Segment Open

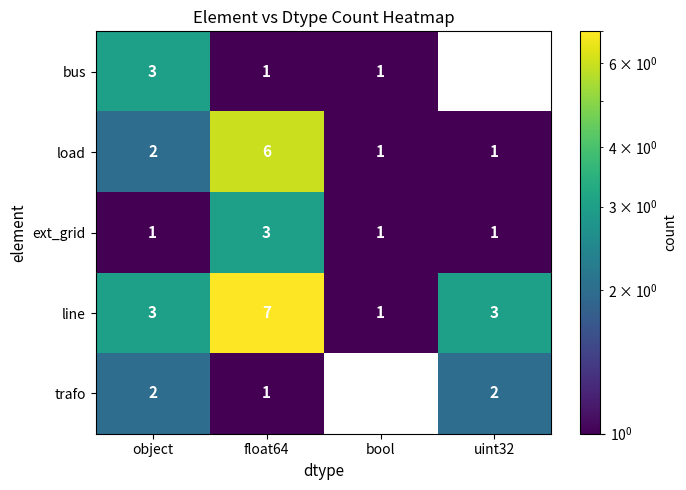

True or false: trafo has a value of 3 at uint32.

False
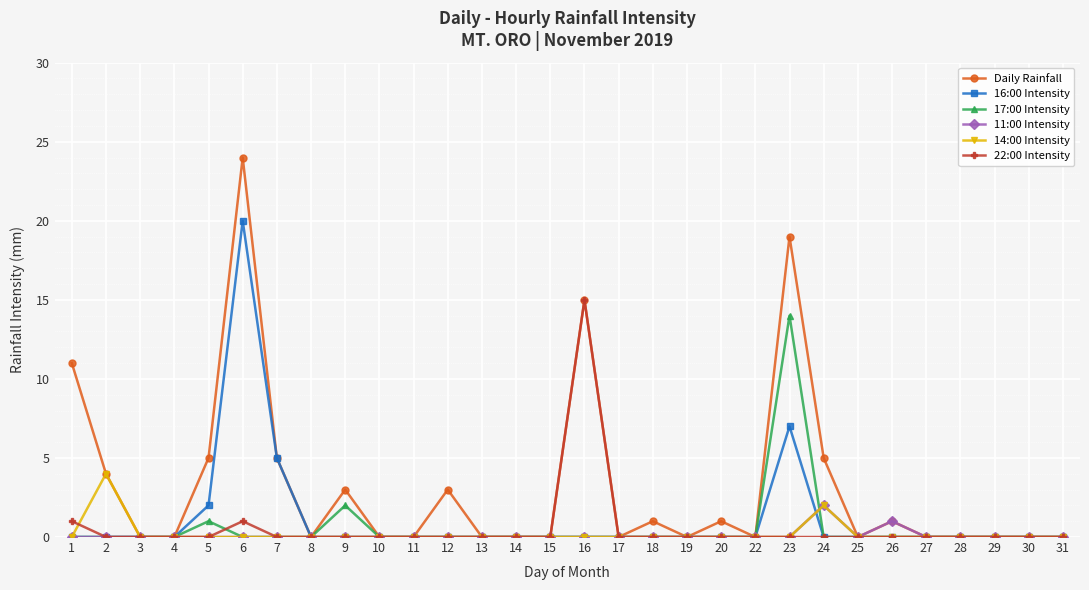

Reading right to left, what are all the values shown in this chart?

Daily Rainfall: 31=0	30=0	29=0	28=0	27=0	26=1	25=0	24=5	23=19	22=0	20=1	19=0	18=1	17=0	16=15	15=0	14=0	13=0	12=3	11=0	10=0	9=3	8=0	7=5	6=24	5=5	4=0	3=0	2=4	1=11
16:00 Intensity: 31=0	30=0	29=0	28=0	27=0	26=0	25=0	24=0	23=7	22=0	20=0	19=0	18=0	17=0	16=0	15=0	14=0	13=0	12=0	11=0	10=0	9=0	8=0	7=5	6=20	5=2	4=0	3=0	2=0	1=0
17:00 Intensity: 31=0	30=0	29=0	28=0	27=0	26=0	25=0	24=0	23=14	22=0	20=0	19=0	18=0	17=0	16=0	15=0	14=0	13=0	12=0	11=0	10=0	9=2	8=0	7=0	6=0	5=1	4=0	3=0	2=0	1=0
11:00 Intensity: 31=0	30=0	29=0	28=0	27=0	26=1	25=0	24=2	23=0	22=0	20=0	19=0	18=0	17=0	16=0	15=0	14=0	13=0	12=0	11=0	10=0	9=0	8=0	7=0	6=0	5=0	4=0	3=0	2=0	1=0
14:00 Intensity: 31=0	30=0	29=0	28=0	27=0	26=0	25=0	24=2	23=0	22=0	20=0	19=0	18=0	17=0	16=0	15=0	14=0	13=0	12=0	11=0	10=0	9=0	8=0	7=0	6=0	5=0	4=0	3=0	2=4	1=0
22:00 Intensity: 31=0	30=0	29=0	28=0	27=0	26=0	25=0	24=0	23=0	22=0	20=0	19=0	18=0	17=0	16=15	15=0	14=0	13=0	12=0	11=0	10=0	9=0	8=0	7=0	6=1	5=0	4=0	3=0	2=0	1=1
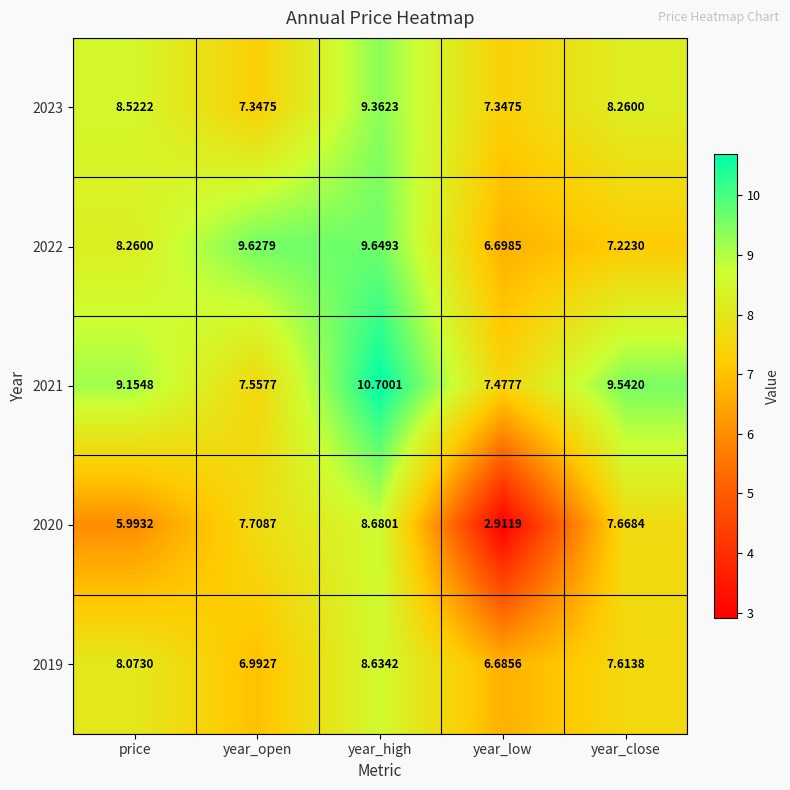

How many data points does each series have?

5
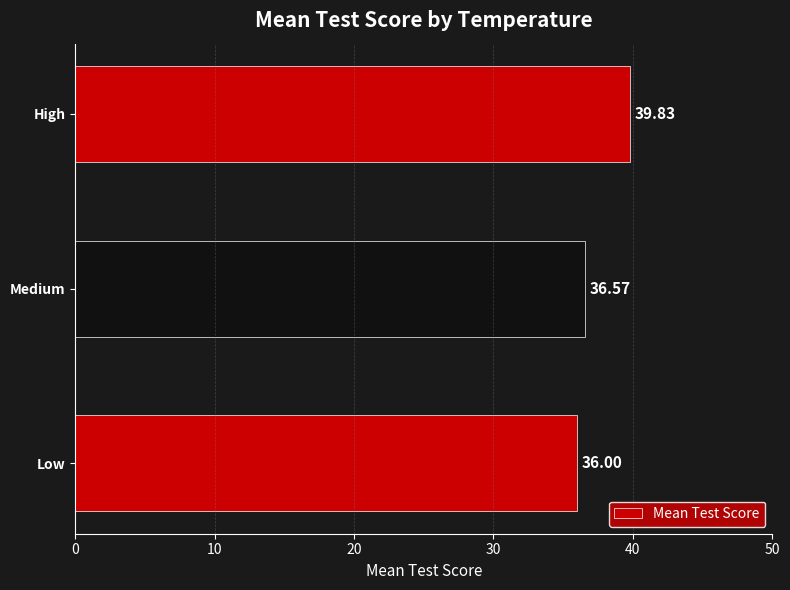

What is the minimum value shown in the chart?

36.0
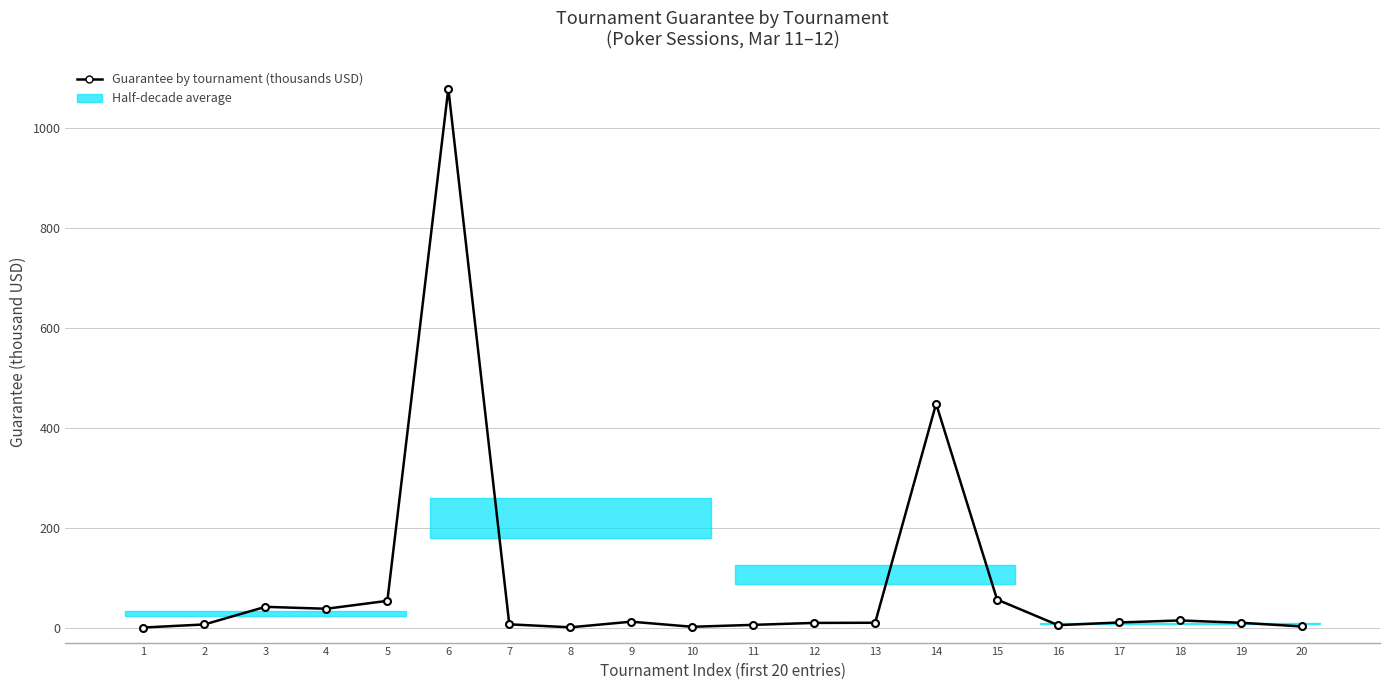

What is the change in value from 12 to 19?

+0.3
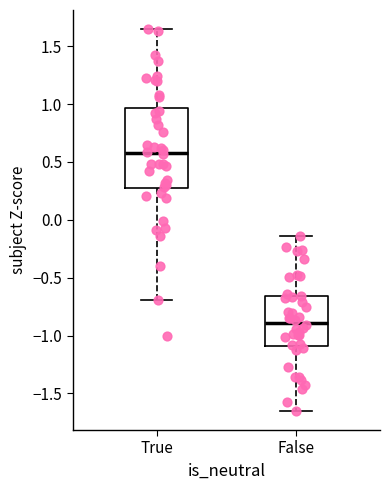

Which box has the highest median line?

True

Segment Closed

Switch every "chart" in the items above to "graph", change nothing else, and leave the pictures out of your answer.

The answer =>
True or false: trafo has a value of 3 at uint32.

False

Reading right to left, what are all the values shown in this graph?

Daily Rainfall: 31=0	30=0	29=0	28=0	27=0	26=1	25=0	24=5	23=19	22=0	20=1	19=0	18=1	17=0	16=15	15=0	14=0	13=0	12=3	11=0	10=0	9=3	8=0	7=5	6=24	5=5	4=0	3=0	2=4	1=11
16:00 Intensity: 31=0	30=0	29=0	28=0	27=0	26=0	25=0	24=0	23=7	22=0	20=0	19=0	18=0	17=0	16=0	15=0	14=0	13=0	12=0	11=0	10=0	9=0	8=0	7=5	6=20	5=2	4=0	3=0	2=0	1=0
17:00 Intensity: 31=0	30=0	29=0	28=0	27=0	26=0	25=0	24=0	23=14	22=0	20=0	19=0	18=0	17=0	16=0	15=0	14=0	13=0	12=0	11=0	10=0	9=2	8=0	7=0	6=0	5=1	4=0	3=0	2=0	1=0
11:00 Intensity: 31=0	30=0	29=0	28=0	27=0	26=1	25=0	24=2	23=0	22=0	20=0	19=0	18=0	17=0	16=0	15=0	14=0	13=0	12=0	11=0	10=0	9=0	8=0	7=0	6=0	5=0	4=0	3=0	2=0	1=0
14:00 Intensity: 31=0	30=0	29=0	28=0	27=0	26=0	25=0	24=2	23=0	22=0	20=0	19=0	18=0	17=0	16=0	15=0	14=0	13=0	12=0	11=0	10=0	9=0	8=0	7=0	6=0	5=0	4=0	3=0	2=4	1=0
22:00 Intensity: 31=0	30=0	29=0	28=0	27=0	26=0	25=0	24=0	23=0	22=0	20=0	19=0	18=0	17=0	16=15	15=0	14=0	13=0	12=0	11=0	10=0	9=0	8=0	7=0	6=1	5=0	4=0	3=0	2=0	1=1

How many data points does each series have?

5

What is the minimum value shown in the graph?

36.0

What is the change in value from 12 to 19?

+0.3

Which box has the highest median line?

True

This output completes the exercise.